_GOAL OF THE EXERCISE:_ Which of the lines below contain the string "Артикул"? Pull each one out of the data.

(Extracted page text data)
****************
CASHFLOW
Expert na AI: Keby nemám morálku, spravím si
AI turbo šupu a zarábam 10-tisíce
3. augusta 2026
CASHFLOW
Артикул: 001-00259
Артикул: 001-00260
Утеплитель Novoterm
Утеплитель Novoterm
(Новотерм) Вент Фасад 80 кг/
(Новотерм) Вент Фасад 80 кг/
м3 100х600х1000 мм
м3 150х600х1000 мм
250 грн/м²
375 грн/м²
****************
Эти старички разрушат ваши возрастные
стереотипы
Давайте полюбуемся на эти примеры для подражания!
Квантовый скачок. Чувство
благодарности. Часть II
****************
_TASK ANSWER:_
Артикул: 001-00259
Артикул: 001-00260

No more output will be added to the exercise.